L’objectif de ces bourses est bien de retrouver rapidement un emploi : « Nous ne prêterons pas d’argent pour un cours d’histoire de l’art à un cinquantenaire », déclare Freek Ossel, échevin responsable de la pauvreté.

Ces prêts sont également ouverts aux travailleurs pauvres, c’est-à-dire dont les revenus n’excèdent pas 130 % du salaire minimum qui, depuis juillet 2011, s’élève à 1 435,20 euros. Et aux femmes immigrées, afin de financer leurs cours et examens dans le cadre de la procédure de citoyenneté (inburgering). Même si l’on sait que la réussite de ce type d’examen conduit rarement à l’emploi (Voir Alter Echos n° 328 : Inburgering : dispositif d’intégration ou politique symbolique ?), elle est néanmoins indispensable pour acquérir ou conserver un titre de séjour…

L’industrie du chômage

Cette initiative s’affirme à contre-courant de la politique défendue par l’actuel gouvernement, coalition de libéraux et de chrétiens soutenus par les populistes de Geert Wilders. Et aussi contre la propagande des médias de droite qui voient dans l’aide à la réinsertion professionnelle des demandeurs d’emploi « des milliards jetés à l’industrie du chômage3 ».

Ce sont environ deux milliards d’euros qui sont consacrés annuellement à la réinsertion professionnelle des demandeurs d’emploi aux Pays-Bas. Chiffres que certains commentateurs n’hésitent pas à gonfler à six milliards sans pourtant apporter de preuves tangibles. De quoi inquiéter le Parlement qui se penchera sur cette matière dans les prochaines semaines.

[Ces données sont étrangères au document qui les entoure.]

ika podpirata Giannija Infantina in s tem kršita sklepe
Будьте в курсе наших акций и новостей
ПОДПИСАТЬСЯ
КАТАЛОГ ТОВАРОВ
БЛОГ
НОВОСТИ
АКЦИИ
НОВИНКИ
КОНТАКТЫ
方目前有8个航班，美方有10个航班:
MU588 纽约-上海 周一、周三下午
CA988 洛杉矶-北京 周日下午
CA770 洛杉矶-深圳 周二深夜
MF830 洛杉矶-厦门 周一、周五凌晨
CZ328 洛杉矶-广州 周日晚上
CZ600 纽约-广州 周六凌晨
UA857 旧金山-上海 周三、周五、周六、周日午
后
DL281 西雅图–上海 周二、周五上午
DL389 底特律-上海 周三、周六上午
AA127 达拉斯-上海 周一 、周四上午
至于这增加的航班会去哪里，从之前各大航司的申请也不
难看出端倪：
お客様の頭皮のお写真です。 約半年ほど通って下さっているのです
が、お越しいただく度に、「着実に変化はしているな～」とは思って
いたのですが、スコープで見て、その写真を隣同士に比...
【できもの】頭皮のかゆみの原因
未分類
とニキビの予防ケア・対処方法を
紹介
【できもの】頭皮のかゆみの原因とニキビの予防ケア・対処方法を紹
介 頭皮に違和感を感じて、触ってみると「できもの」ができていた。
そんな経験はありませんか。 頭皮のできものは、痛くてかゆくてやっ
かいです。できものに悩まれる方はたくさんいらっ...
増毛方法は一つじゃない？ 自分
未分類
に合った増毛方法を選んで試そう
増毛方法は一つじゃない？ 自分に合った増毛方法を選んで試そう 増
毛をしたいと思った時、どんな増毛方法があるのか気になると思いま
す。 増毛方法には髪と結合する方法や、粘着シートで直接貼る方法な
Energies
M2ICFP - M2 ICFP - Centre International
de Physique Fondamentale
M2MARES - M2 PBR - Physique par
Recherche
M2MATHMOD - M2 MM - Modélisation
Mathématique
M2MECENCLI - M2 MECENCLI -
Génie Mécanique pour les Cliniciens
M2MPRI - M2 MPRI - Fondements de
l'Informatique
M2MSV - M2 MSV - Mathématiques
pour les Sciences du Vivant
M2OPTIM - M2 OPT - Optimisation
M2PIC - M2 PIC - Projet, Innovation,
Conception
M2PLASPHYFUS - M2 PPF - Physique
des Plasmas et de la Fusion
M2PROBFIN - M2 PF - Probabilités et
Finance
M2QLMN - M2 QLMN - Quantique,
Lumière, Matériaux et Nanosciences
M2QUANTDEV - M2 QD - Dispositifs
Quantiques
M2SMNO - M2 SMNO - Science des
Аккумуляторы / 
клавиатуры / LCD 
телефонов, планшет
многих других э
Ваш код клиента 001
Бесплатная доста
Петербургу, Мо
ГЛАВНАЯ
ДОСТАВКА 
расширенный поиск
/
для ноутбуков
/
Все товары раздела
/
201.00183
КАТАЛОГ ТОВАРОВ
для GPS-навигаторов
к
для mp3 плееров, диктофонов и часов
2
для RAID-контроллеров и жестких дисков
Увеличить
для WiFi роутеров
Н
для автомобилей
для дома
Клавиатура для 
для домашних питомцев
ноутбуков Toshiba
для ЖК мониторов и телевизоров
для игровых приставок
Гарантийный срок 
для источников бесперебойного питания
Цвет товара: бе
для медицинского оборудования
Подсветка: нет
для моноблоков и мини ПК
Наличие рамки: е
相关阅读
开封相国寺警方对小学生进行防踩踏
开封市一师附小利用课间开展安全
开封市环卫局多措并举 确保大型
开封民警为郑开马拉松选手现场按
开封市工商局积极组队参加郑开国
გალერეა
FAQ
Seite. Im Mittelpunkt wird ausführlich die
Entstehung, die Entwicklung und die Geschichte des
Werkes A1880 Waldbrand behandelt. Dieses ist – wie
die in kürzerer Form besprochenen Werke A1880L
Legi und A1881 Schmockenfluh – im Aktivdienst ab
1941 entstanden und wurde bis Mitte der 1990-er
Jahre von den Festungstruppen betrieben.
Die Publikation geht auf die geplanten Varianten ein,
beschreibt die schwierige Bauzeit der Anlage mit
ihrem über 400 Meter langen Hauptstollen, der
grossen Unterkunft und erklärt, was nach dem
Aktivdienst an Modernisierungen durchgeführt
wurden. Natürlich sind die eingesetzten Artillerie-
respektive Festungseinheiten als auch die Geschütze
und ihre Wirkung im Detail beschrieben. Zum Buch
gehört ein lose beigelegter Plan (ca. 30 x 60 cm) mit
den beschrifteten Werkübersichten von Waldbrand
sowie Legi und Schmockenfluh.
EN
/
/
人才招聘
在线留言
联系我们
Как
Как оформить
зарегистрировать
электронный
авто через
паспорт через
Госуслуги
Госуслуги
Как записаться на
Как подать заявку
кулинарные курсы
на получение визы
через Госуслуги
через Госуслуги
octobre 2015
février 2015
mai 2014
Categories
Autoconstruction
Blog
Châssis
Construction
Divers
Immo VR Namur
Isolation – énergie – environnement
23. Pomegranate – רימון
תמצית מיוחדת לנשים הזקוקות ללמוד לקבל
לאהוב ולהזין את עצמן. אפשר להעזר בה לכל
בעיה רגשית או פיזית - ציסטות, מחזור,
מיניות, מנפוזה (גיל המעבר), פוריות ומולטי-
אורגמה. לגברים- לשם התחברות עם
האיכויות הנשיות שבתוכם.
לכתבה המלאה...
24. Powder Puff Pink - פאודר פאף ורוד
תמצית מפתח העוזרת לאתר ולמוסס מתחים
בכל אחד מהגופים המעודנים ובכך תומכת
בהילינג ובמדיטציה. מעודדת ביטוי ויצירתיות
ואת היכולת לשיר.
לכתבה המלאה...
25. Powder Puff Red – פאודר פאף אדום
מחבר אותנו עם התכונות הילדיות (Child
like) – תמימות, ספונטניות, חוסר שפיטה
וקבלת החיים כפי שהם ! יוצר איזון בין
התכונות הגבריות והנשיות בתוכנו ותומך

Le député CDA (Appel démocratique chrétien) Eddy van Hijum considère que « la plupart des gens acquièrent les compétences principales sur le tas et qu’il est encore temps de penser à un cours après, si le besoin se fait sentir ». Il propose donc de faire se rencontrer l’offre et la demande au niveau local, sans passer par la case formation. Comme l’a fait récemment l’entrepreneur Hennie van der Most, qui a rassemblé dans la commune d’Enschede quelques demandeurs d’emploi et des entreprises, lors d’une « journée de l’emploi » encadrée par le CWI, l’équivalent du Forem.

Mais Hijsum aura du mal à convaincre les leaders de l’opposition, tel Ahmed Aboutaleb, bourgmestre travailliste de Rotterdam, pour qui la dimension sociale de la réintégration est également importante. Pour lui, apprendre à lire à un analphabète en deux ou trois ans ou resocialiser une personne dépressive qui sans cela resterait « seule avec ses géraniums » est également important.

Mais, vu la tendance générale au sein de la majorité parlementaire, nul doute que la politique de réinsertion professionnelle subira, elle aussi, la cure d’amaigrissement imposée à tous les dispositifs sociaux.